• _TASK BRIEF_
The lines to be set down run from the line containing "Page size: 1500x1125." through the final line of the data below; print them exactly and print nothing else.

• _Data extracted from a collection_
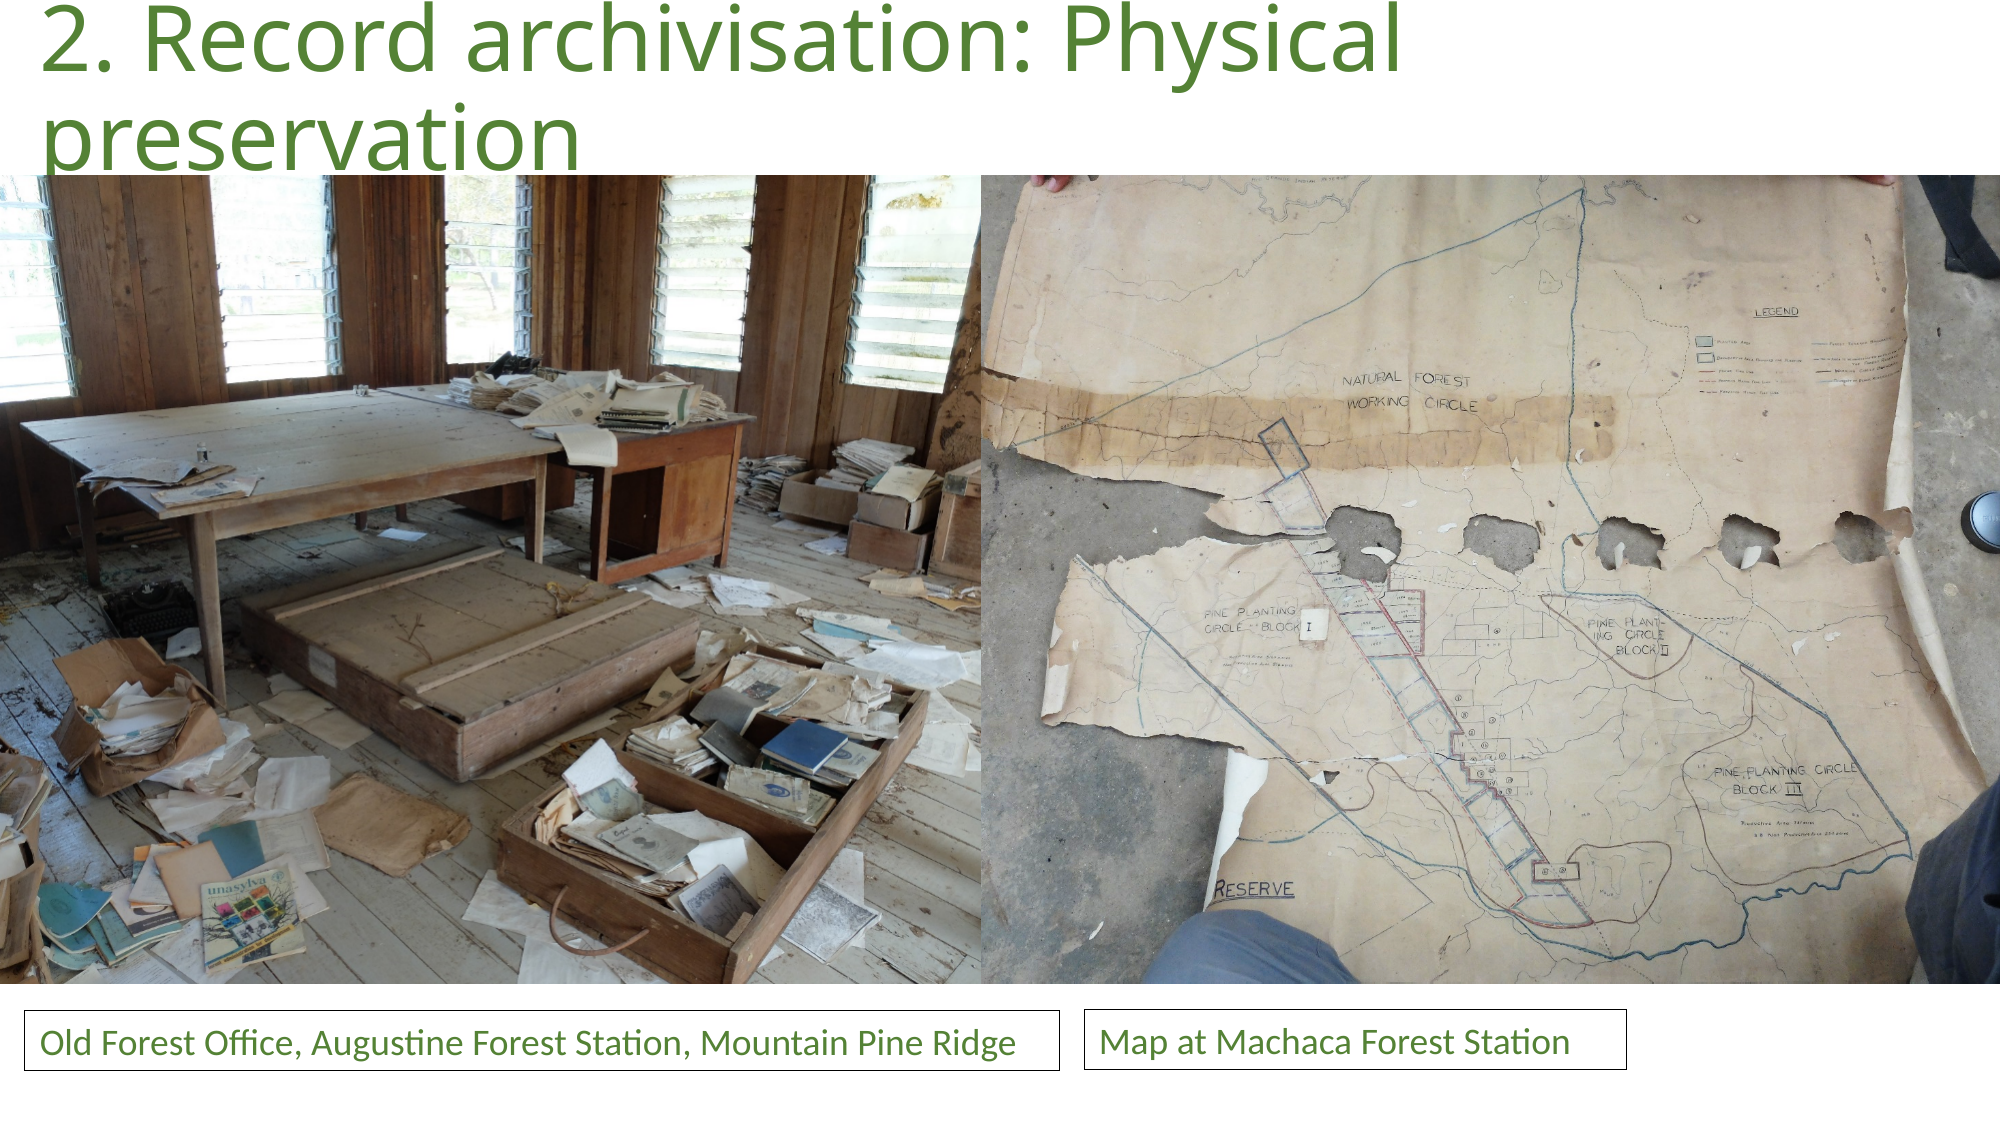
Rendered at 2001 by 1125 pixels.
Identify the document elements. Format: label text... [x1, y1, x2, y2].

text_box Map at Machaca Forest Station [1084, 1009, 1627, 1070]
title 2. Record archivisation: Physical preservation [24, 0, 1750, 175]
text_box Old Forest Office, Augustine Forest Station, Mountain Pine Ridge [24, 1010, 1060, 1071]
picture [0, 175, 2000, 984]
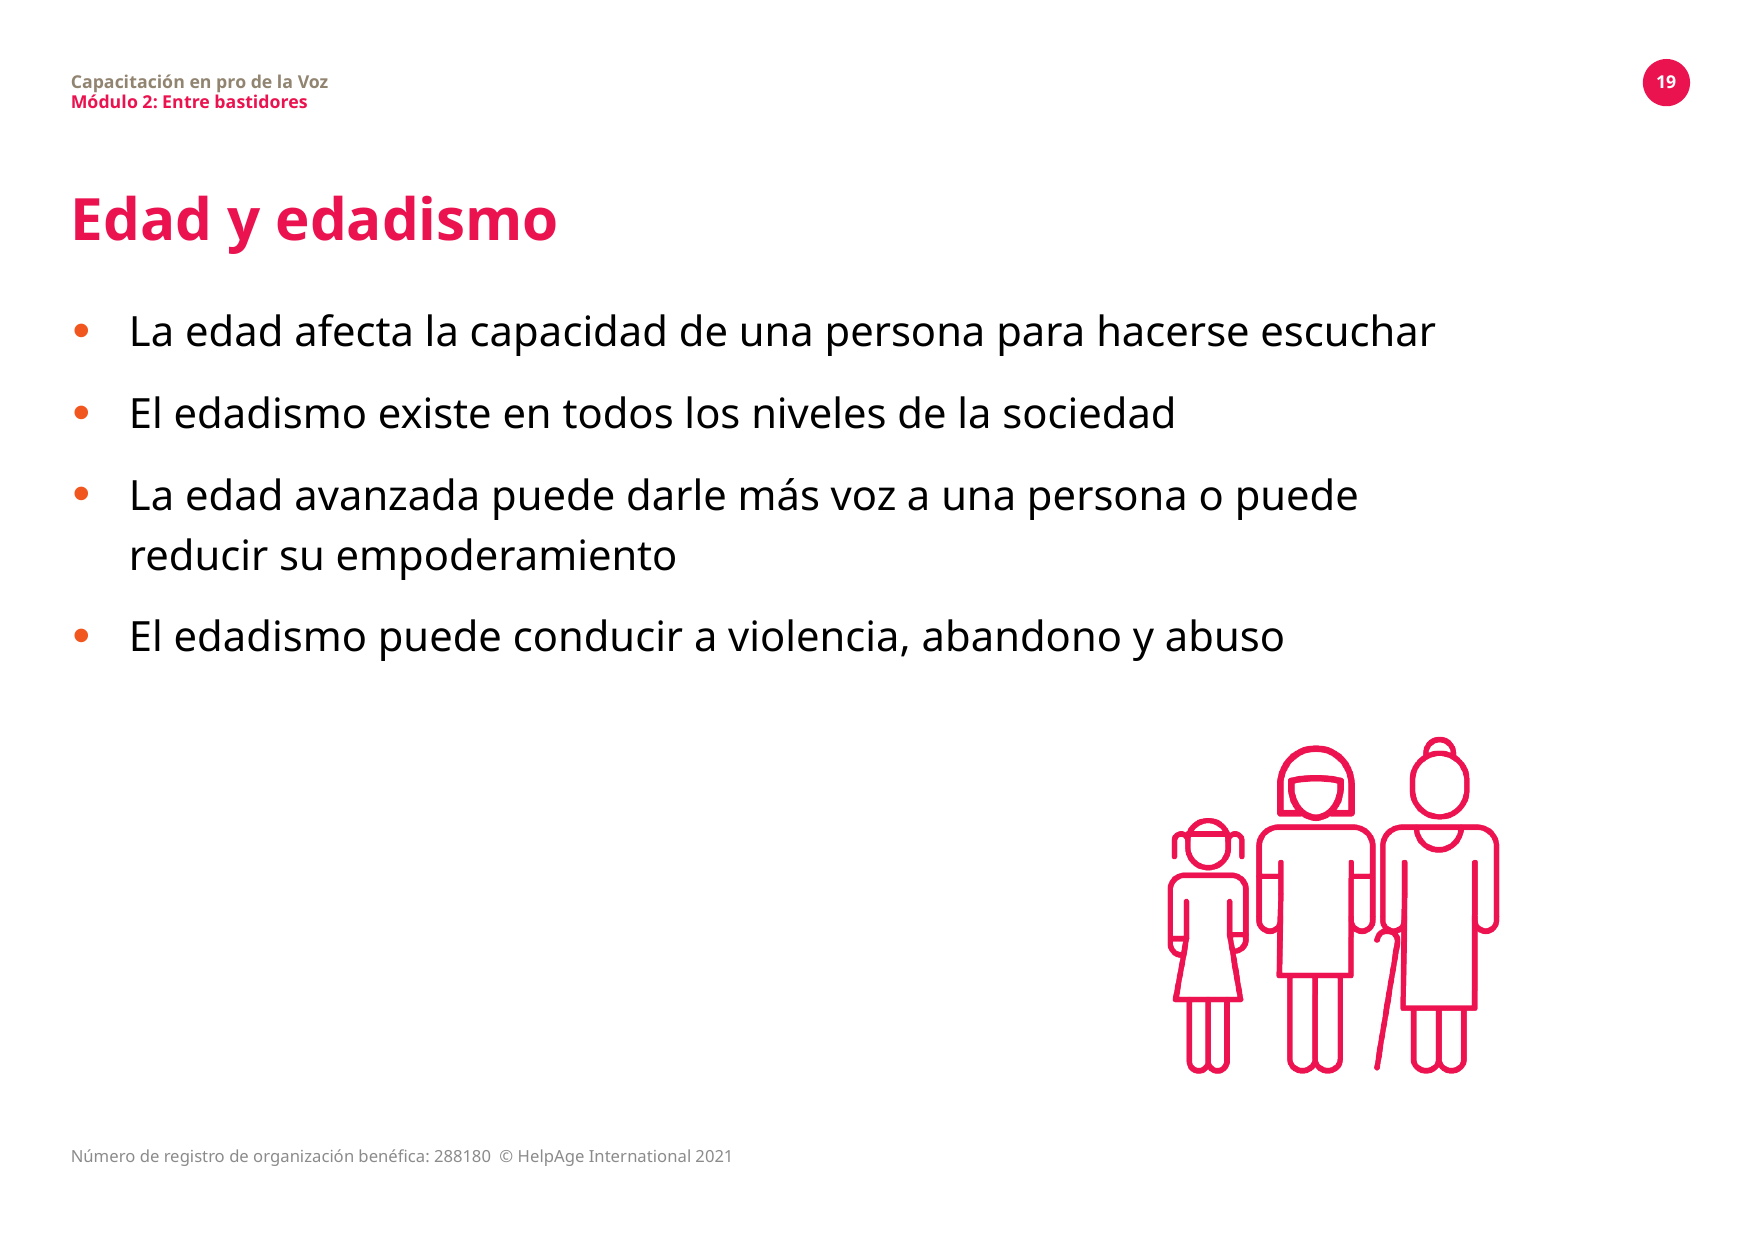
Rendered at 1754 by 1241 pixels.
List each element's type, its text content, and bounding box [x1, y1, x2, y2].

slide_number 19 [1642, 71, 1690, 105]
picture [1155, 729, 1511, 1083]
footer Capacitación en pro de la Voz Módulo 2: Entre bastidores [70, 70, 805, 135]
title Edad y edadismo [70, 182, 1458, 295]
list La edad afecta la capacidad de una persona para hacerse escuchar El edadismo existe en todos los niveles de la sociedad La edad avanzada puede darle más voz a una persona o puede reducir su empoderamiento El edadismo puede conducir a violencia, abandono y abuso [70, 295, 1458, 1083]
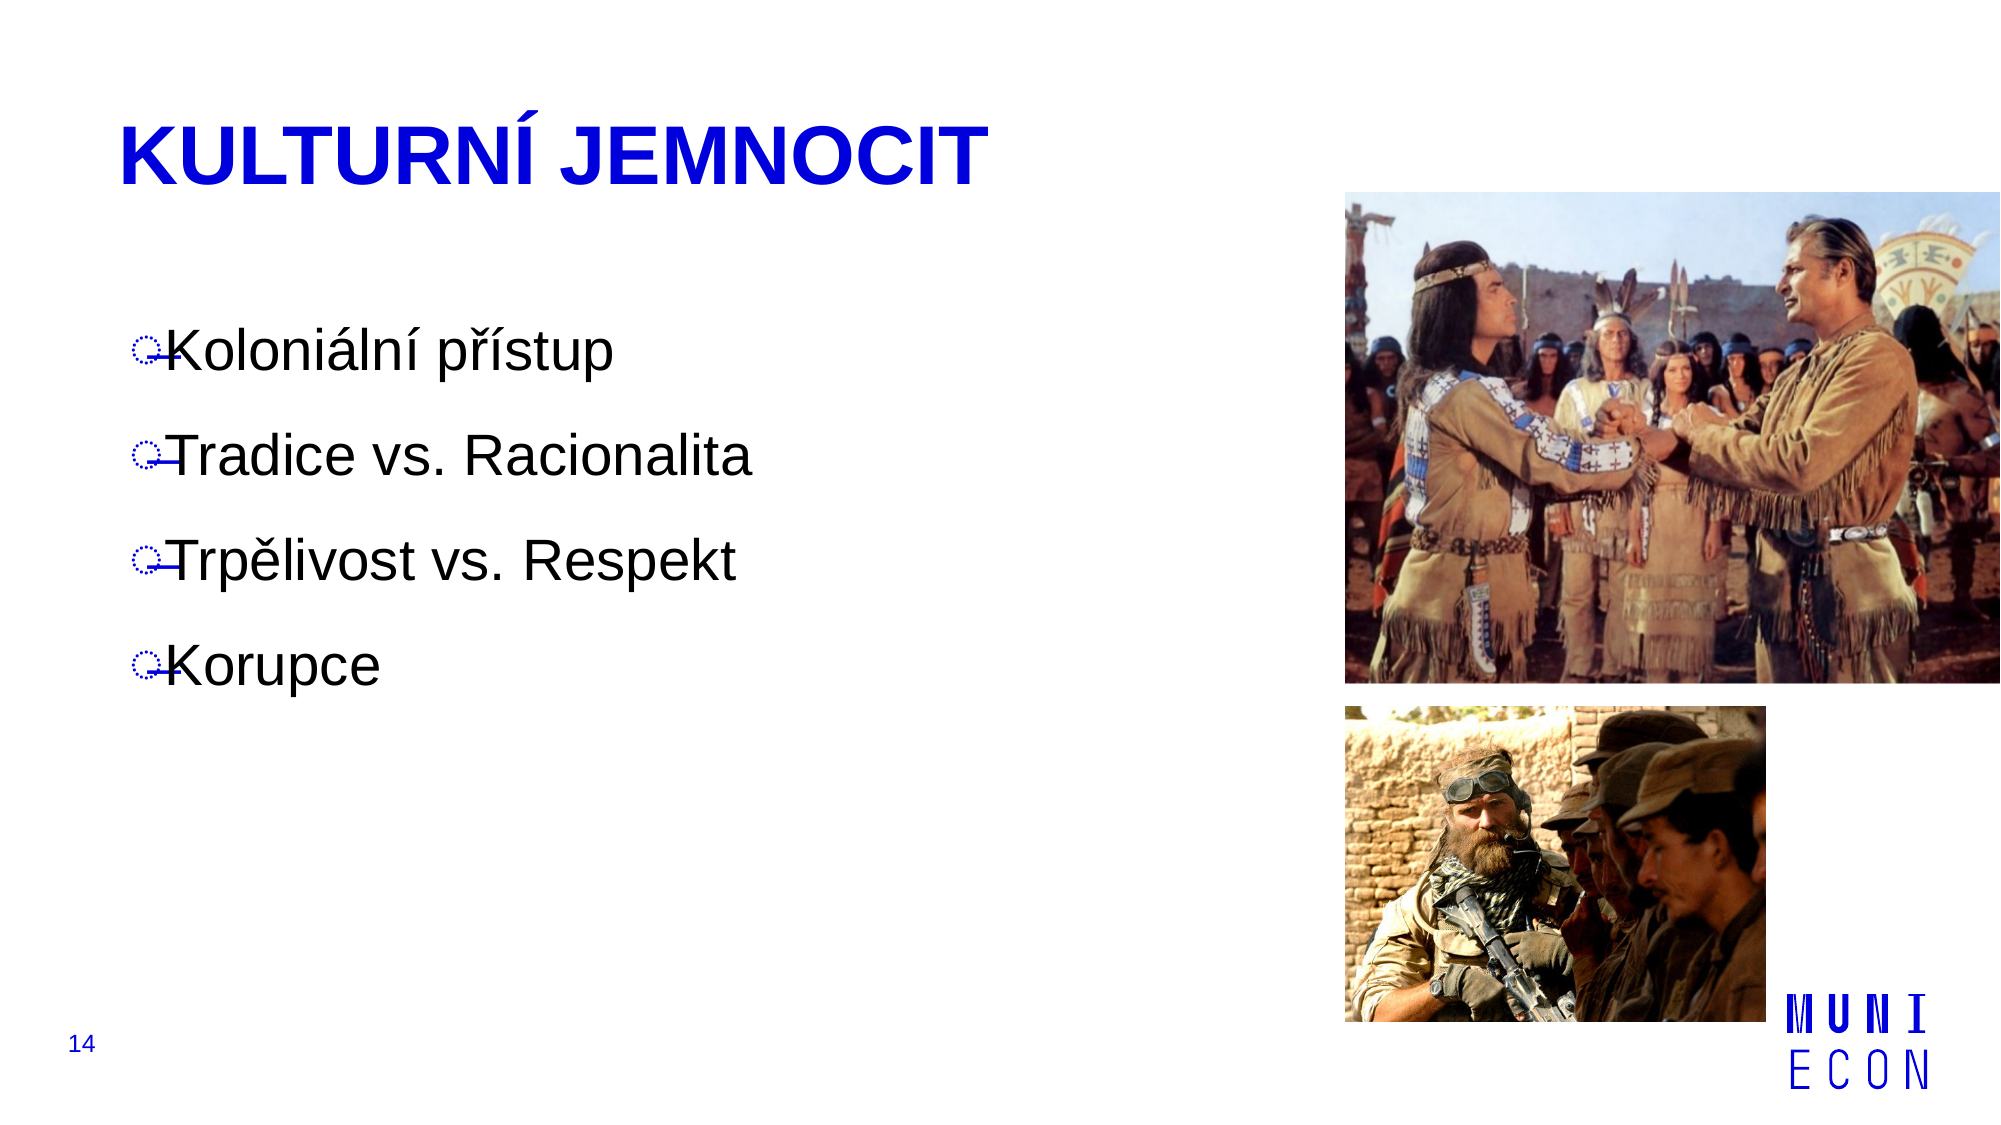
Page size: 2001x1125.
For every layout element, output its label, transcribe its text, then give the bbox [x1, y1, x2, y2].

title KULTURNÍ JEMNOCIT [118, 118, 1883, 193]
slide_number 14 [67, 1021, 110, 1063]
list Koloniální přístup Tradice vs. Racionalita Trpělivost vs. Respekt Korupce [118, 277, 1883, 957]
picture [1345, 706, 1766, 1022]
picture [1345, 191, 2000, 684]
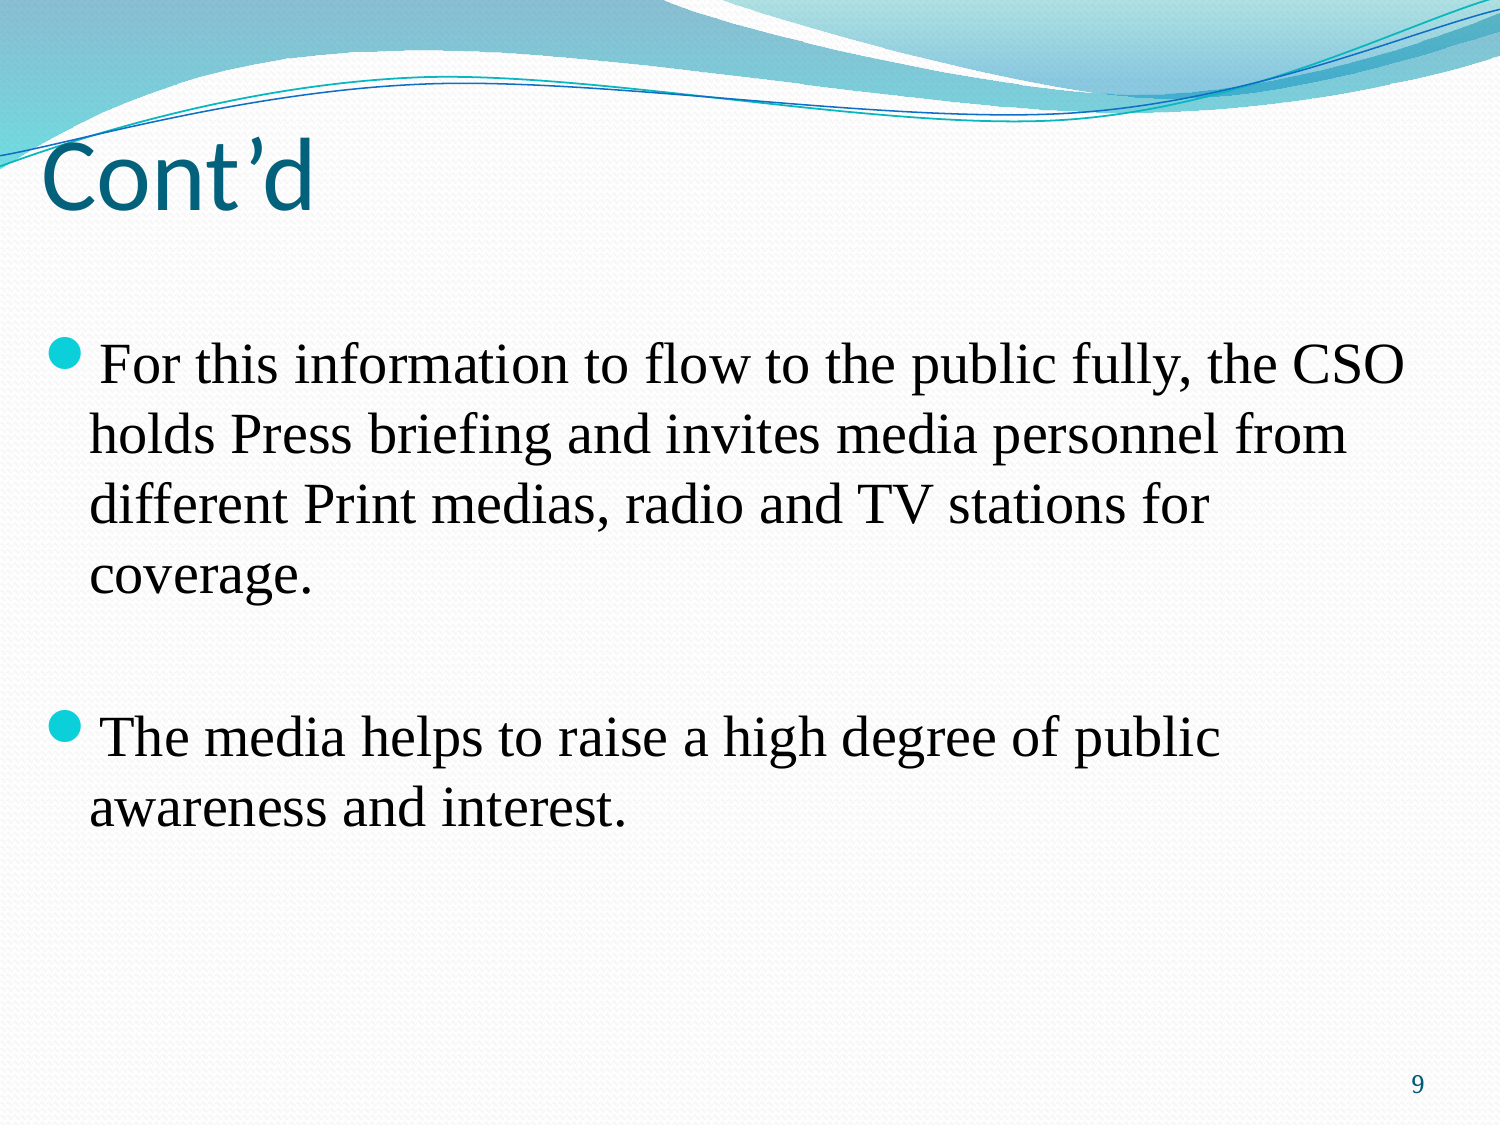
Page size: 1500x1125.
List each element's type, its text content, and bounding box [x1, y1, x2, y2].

• _ANSWER FOR THIS EXERCISE_
Page size: 1500x1125.
List each element's type, its text content, and bounding box [x1, y1, x2, y2].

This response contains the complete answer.